The three types of site preparation treatments applied are: mechanical, chemical, prescribed burning. Mechanical site preparation is the most common type used in the Bancroft Minden Forest
- Mechanical – using machinery and/or attachments to modify onsite vegetation, logging debris and surface organic matter. A bulldozer or skidder blade is typically used to allow for desirable seed germination while removing competition. This facilitates good conditions for tree-planting.
- Chemical – the application of herbicides through helicopter, skidder mounted airblast, or manually using tools like a backpack sprayer.
- Prescribed burning – using controlled fires to reduce vegetation, logging debris and organic matter to facilitate good tree-planting conditions.
BMFC manages two white pine seed orchards which were originally established by the Governement in the 1970’s to provide genetically improved seed stock to support future tree planting operations. We collect seed from these orchards during good seed years to replenish our seed ‘bank’ account.
Tending operations are designed to improve the survival, growth and quality of the forest. This can either be done mechanically or chemically, depending on forest conditions and desired outcomes. The most common tending treatments practiced on the Bancroft Minden Forest are:
- Cleaning: This is the process of selectively removing undesirable tree species that are in direct competition with crop species. Most commonly, BMFC employs cleaning operations following pine planting projects. Faster growing species, such as poplar, birch, and red maple, are removed to reduce competition for pine seedlings. This is usually done mechanically; however, chemical treatments may also be used.
- Thinning: BMFC engages in thinning operations to improve the composition and quality of the forest. This is a mechanical operation where unmerchantable trees removed to provide space and light for healthier, more vigorous trees. This usually takes place in even aged stands, such as red pine forests.

Stored items from a collection:
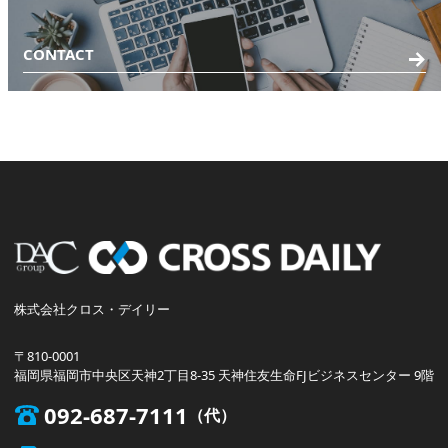
CONTACT
株式会社クロス・デイリー
〒810-0001
福岡県福岡市中央区天神2丁目8-35 天神住友生命FJビジネスセンター 9階
092-687-7111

Work item A:
Give the forest management passage again from "- Prescribed burning" up to and including "seed ‘bank’ account.", swapping "white pine" for "red pine".
Work item B:
According to the forest management passage, which type of site preparation is used most often in the Bancroft Minden Forest?
Work item C:
Go on with the forest management passage from the point where it stops.

Exercise result A:
- Prescribed burning – using controlled fires to reduce vegetation, logging debris and organic matter to facilitate good tree-planting conditions.
BMFC manages two red pine seed orchards which were originally established by the Governement in the 1970’s to provide genetically improved seed stock to support future tree planting operations. We collect seed from these orchards during good seed years to replenish our seed ‘bank’ account.

Exercise result B:
Mechanical site preparation.

Exercise result C:
- Stand Improvement: This is very similar to thinning, but it usually takes place in uneven aged hardwood forests. Unmerchantable trees that are diseased or defective are felled to reduce competition for healthier trees.
90% of the harvested forests in the Bancroft Minden Forest are regenerated naturally, leaving the remainder 10% to be regenerated through tree-planting. Tree-planting is most commonly used to regenerate white pine and red pine.
Most tree-planting in the BMFC occurs in the spring, typically between April 20th and May 15th. The majority of our sites that have tree-planting occur are mechanically site-prepped first.
The Bancroft Minden Forest Company does not hire tree-planters but may provide contact information for the contractors involved in our program.
There are many red pine plantations which were established decades ago on marginal lands where thinning is performed every 1 – 2 decades. After 4-6 entries, we typically underplant them to red or white pine to restart the process.
This plantation was thinned in the year marked by the pencil point. You can see how much faster its growing after thinning than before; as the trees start to grow in and take up space, they compete with each other for limited resources, stunting their growth. By thinning, we focus on removing the stunted trees with defects or poor form to release the healthiest trees from competition so they can continue to grow faster and sequester more carbon than they would in an overgrown plantation.